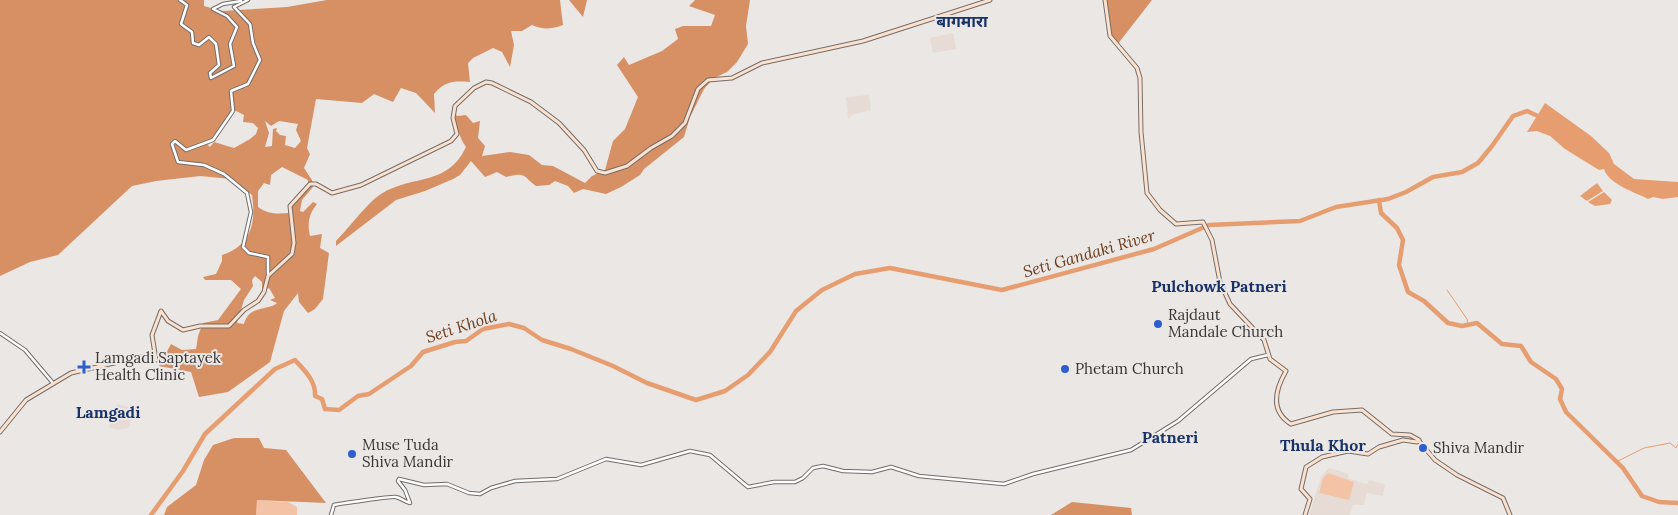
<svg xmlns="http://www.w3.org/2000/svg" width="1678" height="515" font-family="Lora,'Noto Sans Devanagari',serif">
  <rect width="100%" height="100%" fill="#ebe7e5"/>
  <g fill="#e7dcd5">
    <path d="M953,33l3,16 -23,4 -3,-15z"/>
    <path d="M869,95l2,15 -17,4 -6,5 -2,-22z"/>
    <path d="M117,404l20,5 -9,19 -11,2 -9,-3z"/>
    <path d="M1329,468l20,6 -1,4 19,6 2,-4 16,4 -2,12 -16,-3 -3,12h-11l-3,10h-41l12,-38z"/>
  </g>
  <g fill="#f4c3a5">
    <path d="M1328,473l26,9 -5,18 -30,-7 4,-15z"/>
    <path d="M257,500l31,2 9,5v8h-41z"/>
  </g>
  <g fill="#d69063" fill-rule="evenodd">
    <path d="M0,0h204v6l18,5 65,-4 40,-7h233l3,25c-11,4 -20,5 -31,0l-10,6h-11l3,14 -4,22 -8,-15 -9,-4 -20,10 -5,5 2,19c-17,-1 -25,-1 -36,12l1,19 -19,-20 -15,-5 -8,14 -19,-8 -12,9 -46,-4 -9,49 3,6 -6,14 8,12 1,7 -11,13 -2,11 3,1 10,-10 4,2c-8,10 -10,19 -7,32l12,-2 -2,14 9,5 -6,46 -8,10 -7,4 -9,-11 -1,-9 -14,18 -14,51 -42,30 -29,5 -8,-25 -32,-6 12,-22 11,6 14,-1 2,-13 5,-13 15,-3 23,-31 -10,-9h-26l-2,-3 13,-3 6,-13v-6c30,-10 34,-33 30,-60l-21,-16 -31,-3 -44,5 -24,5 -74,69 -28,7 -30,14zM234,110l10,5 -1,7 10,1 5,5 -2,6 -6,5 -16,9 -20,-6 -4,5 -2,-2zM265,121l6,5 8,-5 19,3 -2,6 5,11 -6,7 -10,-3 1,-9 -6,-1 -4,-4 1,-3 -4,1 -1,17 -7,1 4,-14zM282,167l26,13v4l-16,19 -4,10c-12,1 -20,1 -30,-6v-16l6,-8 6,2 1,-10zM255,276l7,6v9l7,-3 6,10 -5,2 7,3c-9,8 -28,2 -33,21l-7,-1 7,-23 9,-14 -1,-6z"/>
    <path d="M569,0h18l-4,17z"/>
    <path d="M695,0h55l-4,26 2,18 -11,18 -10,10 -13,6 -10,11 -14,28 -6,20 -40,32 -4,6 -19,12 -15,7 -23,-5 -9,4 -6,-7 -13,-5 -6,4 -13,1c-14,-11 -10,-14 -30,-9l-9,-5 -12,5 -14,-16 -11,14 -7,4 -28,12 -29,9 -60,46v-5c12,-12 32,-39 45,-47 32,-20 66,-7 85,-47 -9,-12 -7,-23 -15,-34l7,3 8,-1 7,8 7,-2 -2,17 7,8 -3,10 28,-4 19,3 13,10 11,1 32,17 7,-7 13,-6 8,-29 12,-12 13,-32 -21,-32 7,-8 5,8 33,-14 16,-12 -3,-10 8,-3h28l4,-11 -26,-9z"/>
    <path d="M1105,0h47l-35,45 -6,-6z"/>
    <path d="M234,438h25l5,10 22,2 40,53 -69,-3 -1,15h-92l3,-8 29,-22 8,-25 9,-15z"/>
    <path d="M1072,502l59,6 1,7h-81z"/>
  </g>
  <g fill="#e69e71">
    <path d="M1545,103l46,33 18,17 5,11 20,15 44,3v15l-15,2 -10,-2 -5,2c-11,-6 -40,-15 -44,-30l-5,1 -34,-21 -15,-13 -13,-5 -10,1z"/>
    <path d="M1597,183l6,8 -16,10 -7,-5z"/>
    <path d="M1604,192l8,8 -2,4 -15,2 -7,-4z"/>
  </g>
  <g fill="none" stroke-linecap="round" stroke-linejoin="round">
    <g stroke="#e69e71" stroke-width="1">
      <path d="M1447,290l20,29 1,6"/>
      <path d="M1612,458l6,3 26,-13 26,-5 6,5 2,-4"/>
    </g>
    <g stroke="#e69e71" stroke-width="4.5">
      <path d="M1379,200l2,13 16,15 6,12 -4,25 9,27 16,9 24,22 14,3 15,-3 25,21 19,2 10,16 25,17 6,10 -2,10 6,13 57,56 19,28 17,6 19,1"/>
      <path d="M151,515l32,-44 22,-37 70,-65 20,-9c10,11 21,21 20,36l7,3 3,10 14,1 19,-14 11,-2 42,-28 12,-14 32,-10 11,-1 17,-12 26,-5 15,4 18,12 29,9 42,17 34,17 49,17 29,-9 23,-16 22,-23 26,-41 26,-21 33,-16 35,-6 112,22 152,-41 55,-24 91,-4 36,-14 52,-8 18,-7 27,-15 29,-5 16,-9 14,-17 21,-30 14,-5 15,7"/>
    </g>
    <g stroke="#726e6c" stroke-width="4.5">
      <g id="tertiary">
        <path d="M180,0l7,5 -6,19 11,8 1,11 6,2 10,-8 7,7 3,21 -9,8 1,5 23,-12 -4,-22 7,-17 -10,-11 -14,-7 10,-5 18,-3"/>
        <path d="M248,0l-14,7 16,17 3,19 7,17 -12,24 -17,7 2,20 -20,29 -27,10 -11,-9 -3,3 6,18 26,3 20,9 23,19 4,19 -8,35 6,6 19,4v17"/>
        <path d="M0,333l25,17 28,33"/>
        <path d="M331,515l3,-10c3,-1 59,-9 62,-8 5,1 9,5 14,6l-5,-13 -7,-9 1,-2 25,6 23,-1 22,9 11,1 11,-6 24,-7 42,-2 49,-20 35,6 49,-14 20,4 38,32 26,-5h21l8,-4 10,-10 10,-2 20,5 29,1 19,-5 28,9 85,8 29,-10 98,-24 47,-29 73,-62 17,-4"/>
      </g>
    </g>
    <g stroke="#726e6c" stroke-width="5">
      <g id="secondary">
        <path d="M1105,0l5,36 27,32 3,10 1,54 6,61 13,17 16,14 27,-2 9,18 8,42 10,22 34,36 6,19 16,12c-11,19 -16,40 5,53l42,-12 29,-2 30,24 18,1 9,5 -2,2 -14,-2 -24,7 -11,7 -20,-3 -26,6 -16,10 -5,22 9,10 -5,16"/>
        <path d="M0,432l26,-32 45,-27 69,-16 16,3 -4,-25 9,-24 7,10 15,9 17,-4h29l15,-16 14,-9 6,-9 4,-16 24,-22 2,-11 -4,-37 20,-22h6l16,9 29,-8 90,-44 6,-7 -4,-16 2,-12 19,-18 12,-6 6,1 39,19 28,21 25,27 13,21 8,2 22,-7 24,-18 21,-12 13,-13 13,-34 10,-9 24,-2 30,-15 101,-22 127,-41"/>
        <path d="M1419,441l16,19 22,15 46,23 7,17"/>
      </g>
    </g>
    <use href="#tertiary" stroke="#fff" stroke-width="2.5"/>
    <use href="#secondary" stroke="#fce1ce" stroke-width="3"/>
  </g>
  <g fill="#2c5fcd" stroke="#ebe7e5" stroke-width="2">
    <circle cx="1158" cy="324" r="5"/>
    <path d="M81.5 359.5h5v5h5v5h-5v5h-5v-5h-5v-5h5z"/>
    <circle cx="1065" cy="369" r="5"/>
    <circle cx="1423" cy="448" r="5"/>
    <circle cx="352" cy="454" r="5"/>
  </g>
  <g text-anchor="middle" stroke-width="4" stroke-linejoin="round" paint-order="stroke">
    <g font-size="15" fill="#383635" stroke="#ebe7e5" text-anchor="start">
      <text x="1168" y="320">Rajdaut<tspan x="1168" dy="17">Mandale Church</tspan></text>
      <text x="95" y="363">Lamgadi Saptayek<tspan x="95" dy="17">Health Clinic</tspan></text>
      <text x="1075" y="374">Phetam Church</text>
      <text x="362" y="450">Muse Tuda<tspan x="362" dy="17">Shiva Mandir</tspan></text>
      <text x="1433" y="453">Shiva Mandir</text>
    </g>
    <g font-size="16" font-weight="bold" fill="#193369" stroke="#ebe7e5">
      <text x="962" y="27">बागमारा</text>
      <text x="1219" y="292">Pulchowk Patneri</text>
      <text x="108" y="418">Lamgadi</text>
      <text x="1170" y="443">Patneri</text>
      <text x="1323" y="451">Thula Khor</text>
    </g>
    <g font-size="16" font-style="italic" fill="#6c3d1c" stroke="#ebe7e5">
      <text transform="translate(1089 253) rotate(-16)" y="6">Seti Gandaki River</text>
      <text transform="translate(461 326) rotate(-18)" y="6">Seti Khola</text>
    </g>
  </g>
</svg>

• • • • • • •

EXERCISE BRIEF:
Report, using only a number, how many lines above hold the word "anchor".

RESULT OF THE TASK:
2